Tasks to carry out ->
[A] Answer these questions using the excerpt on IO data balancing:
(i) Which algorithm is called the most flexible and easiest to implement?
(ii) From what standpoint does the paper study the problem of IO data balancing?
(iii) How are a datum's best guess and uncertainty interpreted?
[B] Print the part of the excerpt on IO data balancing that begins at the words "4. Conclusions" and stops after the words "random variable tj.".
[C] Proceed with the excerpt on IO data balancing, picking up right after its last sentence.

Quoted passage ->
In conclusion, this paper suggests the following: if no quantitative uncertainty estimates are available, use only knowledge of the ranking of data quality. Unless there is substantial confidence in the uncertainty estimates of aggregate data, use a simplification instead of the full GLS method. The linear algorithm is the most flexible and easiest to implement and its theoretical shortcomings are probably of no consequence for most empirical applications.

4. Conclusions

This paper studies the problem of IO data balancing from the standpoint of Bayesian inference.

The basic idea that motivates the present work is very simple, although its implications are far from trivial. A numerical datum known with some degree of uncertainty is treated as a random variable, tj, whose probability density function, pj(q), quantifies the degree of belief that the datum takes realization qj. The numerical datum is characterized empirically by a best guess, mj, and an uncertainty, sj, which are interpreted as the expectation and standard deviation of random variable tj.

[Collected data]
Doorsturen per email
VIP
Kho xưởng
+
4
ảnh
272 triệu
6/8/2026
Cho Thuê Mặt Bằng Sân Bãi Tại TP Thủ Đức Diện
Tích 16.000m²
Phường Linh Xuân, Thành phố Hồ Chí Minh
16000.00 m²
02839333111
==
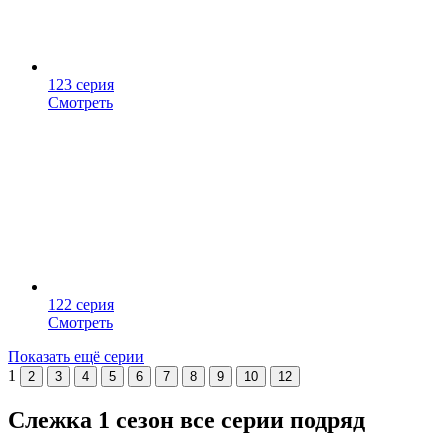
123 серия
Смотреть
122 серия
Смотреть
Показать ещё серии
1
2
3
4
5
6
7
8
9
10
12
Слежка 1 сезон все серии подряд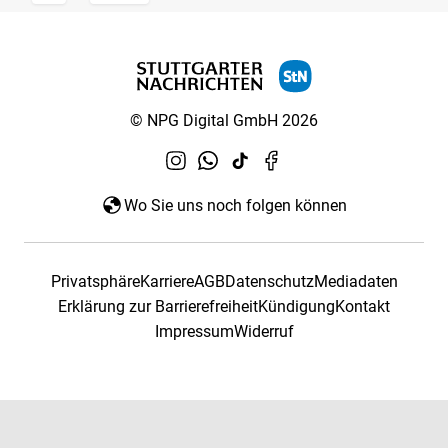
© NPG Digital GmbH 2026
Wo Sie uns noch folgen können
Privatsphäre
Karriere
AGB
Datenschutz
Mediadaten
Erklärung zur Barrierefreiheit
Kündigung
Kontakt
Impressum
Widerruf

Results in order ->
[A]
(i) The linear algorithm.
(ii) From the standpoint of Bayesian inference.
(iii) As the expectation and standard deviation of the random variable tj.

[B]
4. Conclusions

This paper studies the problem of IO data balancing from the standpoint of Bayesian inference.

The basic idea that motivates the present work is very simple, although its implications are far from trivial. A numerical datum known with some degree of uncertainty is treated as a random variable, tj, whose probability density function, pj(q), quantifies the degree of belief that the datum takes realization qj. The numerical datum is characterized empirically by a best guess, mj, and an uncertainty, sj, which are interpreted as the expectation and standard deviation of random variable tj.

[C]
The set of posteriors, t, must satisfy a set of accounting identities, summarized as Gt = 0, and a set of priors, θ is initially available, such that Gθ0. Application of the cross-entropy minimization, subject to first and second moment constraints leads to the analytical solution of the data balancing problem.

Several numerical algorithms are derived, whose scope of application depends on the availability of uncertainty estimates. If no uncertainty information is available, the algorithm is a natural generalization of the familiar RAS method. If some uncertainty estimates are available but there is no guarantee that the uncertainty of aggregate data was obtained independently from that of disaggregate data, then the algorithm is an uncertainty-weighted least-squares method. If the uncertainty of both aggregate and disaggregate data was obtained independently, then the algorithm is an alternate generalized least-squares method for first and second moment parameters. All algorithms are iterative and valid for arbitrary structure.

This paper presents a review of conventional data balancing algorithms and establishes a one-to-one correspondence with the Bayesian algorithms derived earlier, thus underpinning the assumptions of each conventional method. In particular, this paper finds that the conventional RAS method is a particular case of the proportional algorithm and thus implicitly assumes that the relative uncertainty of all data points is identical.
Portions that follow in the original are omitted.